Australia's bi-lateral security engagement with the island states of the South Pacific is predominantly based around the Defence Cooperation Program (DCP) which has a broad goal of 'enhancing the defence related capabilities of regional partner nations' (Australian Government Department of Defence 2011: 246). The DCP includes a provision of ADF advisers, training initiatives and bi-lateral exercises, capacity building initiatives, and equipment and infrastructure projects (Nautilus Institute for Security and Sustainability 2009).
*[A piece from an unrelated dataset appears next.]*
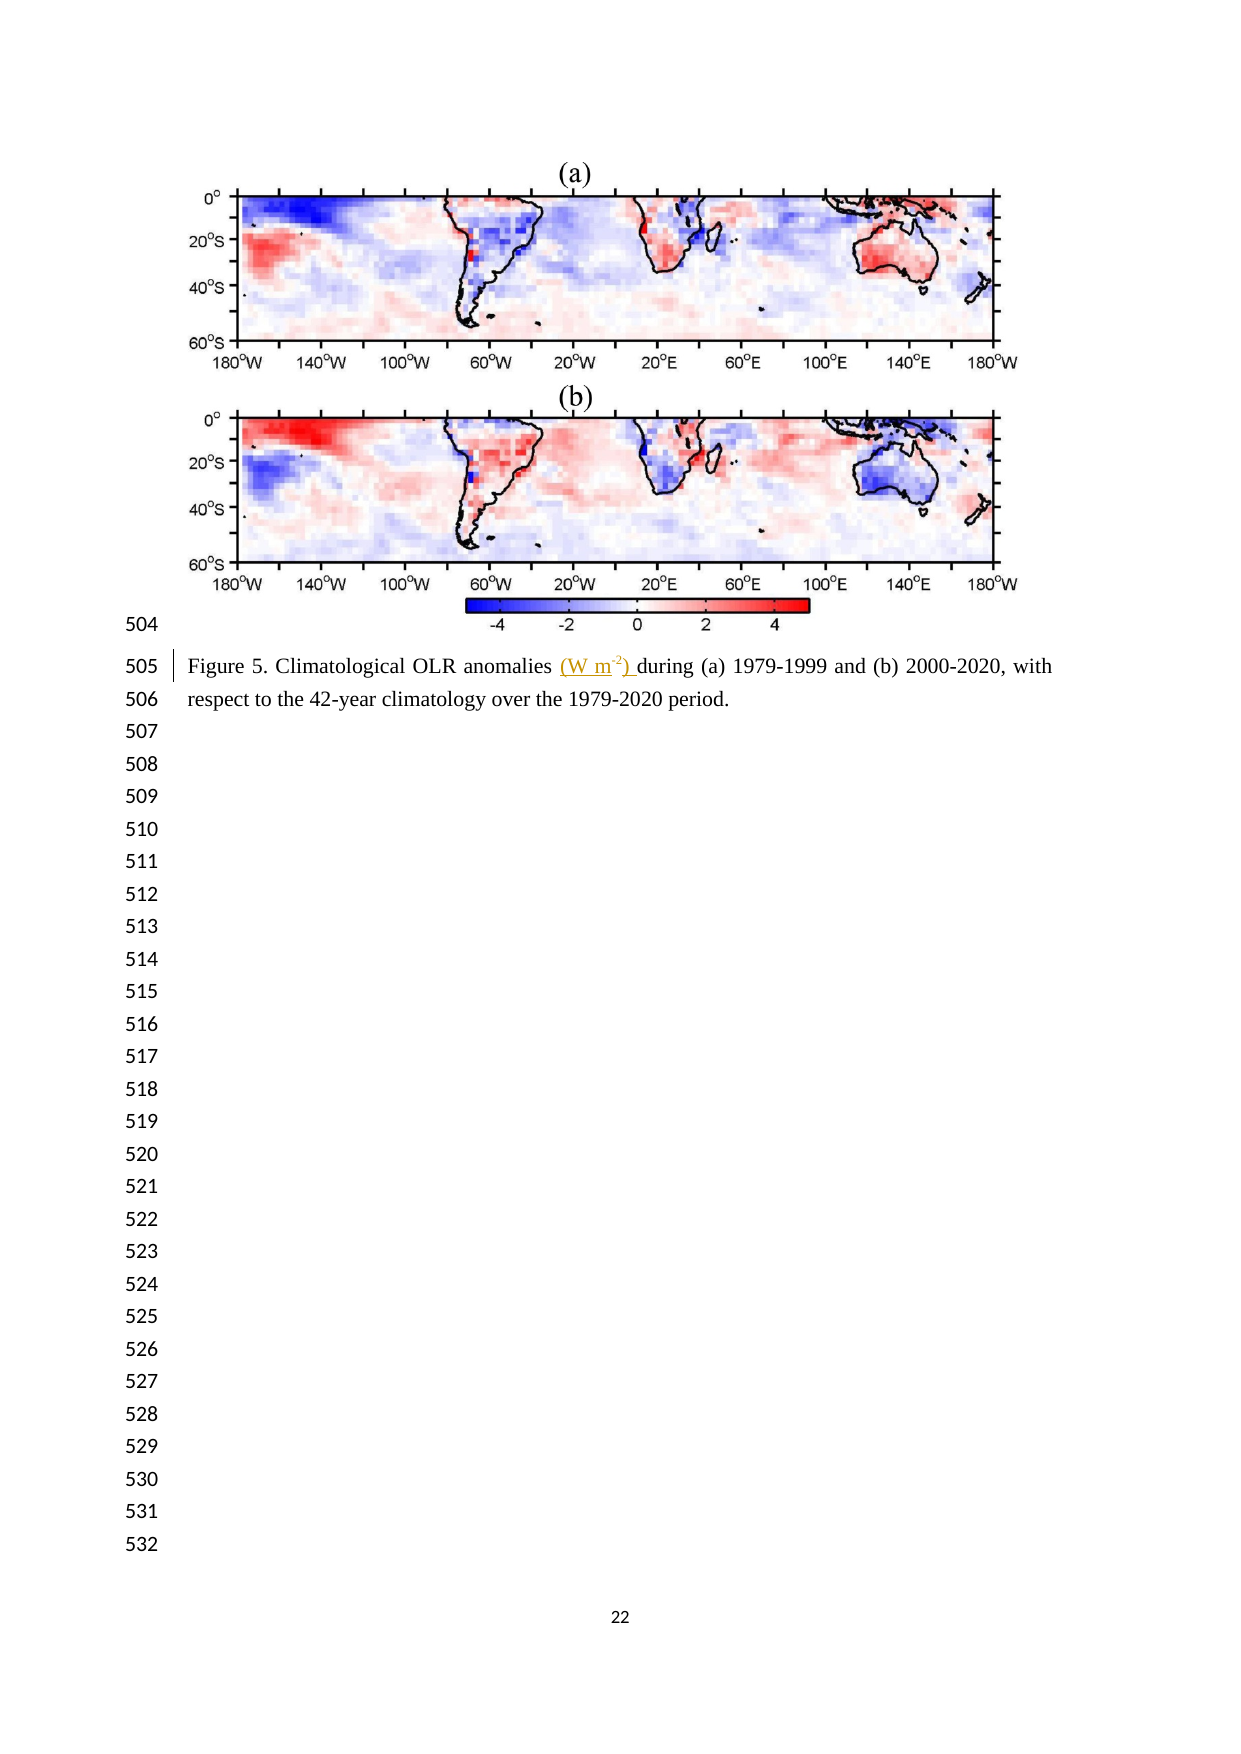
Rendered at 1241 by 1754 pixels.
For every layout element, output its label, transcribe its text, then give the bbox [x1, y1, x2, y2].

picture [187, 162, 1020, 631]
text Figure 5. Climatological OLR anomalies during (a) 1979-1999 and (b) 2000-2020, with respect to the 42-year climatology over the 1979-2020 period. [187, 649, 1053, 714]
One of the preeminent DCP projects is the PPBP. Australia does not have any bilateral defence ties with Fiji, having suspended all defence activities with Fiji following the 2006 Fijian military attempt to overthrow the elected government, and is yet to reinstate them (Hufbauer et al. 2012: 9).

== Multilateral cooperation ==

The main body through which Australia is involved in multilateral regional cooperation in the South Pacific is through the Pacific Islands Forum (PIF). Australia is one of fifteen regional countries that are members of the organisation, with Fiji having been suspended since 2009 as a result of continuing martial law rule and human rights violations (Hiebert & Shearer 2012: 2). The PIF has taken 'an important lead in authenticating a regional approach by claiming a general policy mandate for security' (Bergin & Herr 2011: 36). Four PIF declarations provide a mandate for law enforcement and security initiatives:
- -1992 Honiara Declaration on Law Enforcement Cooperation.
- -1997 Aitutaki Declaration on Regional Security Cooperation
- -2000 Biketawa Declaration
- -2002 Nasonini Declaration on Regional Security (Pacific Islands Forum Secretariat n.d.)

The 2005 Pacific Plan has built on this mandate by incorporating security as one of its four pillars alongside economic growth, sustainable development and good governance (Pacific Islands Forum Secretariat 2007: 2). The PIF Secretariat has taken on some administrative responsibility for implementing these initiatives, most notably through the establishment of the Forum Regional Security Committee to undertake security assessments and facilitate information and intelligence sharing (Bergin & Herr 2011: 36).
Australia is also engaged multilaterally with regional states through their participation in RAMSI and is engaged multilaterally with regional security partners through the Quadrilateral Defence Coordinating Group Talks.

== Future of the relationship ==

Australia has made a commitment to continue its security relationship with the region with continued engagement through the development of the PMSP to follow on from the PPBP. With talks pertaining to the withdrawal of the military component of RAMSI underway, the nature of the ADF's presence in the South Pacific will change. Sometime between 2015 and 2020, Bougainville will vote on whether to secede from Papua New Guinea. Australia will likely play a role in the aftermath of the vote, no matter what the outcome is, this may include ADF intervention (Dobell 2011: 2).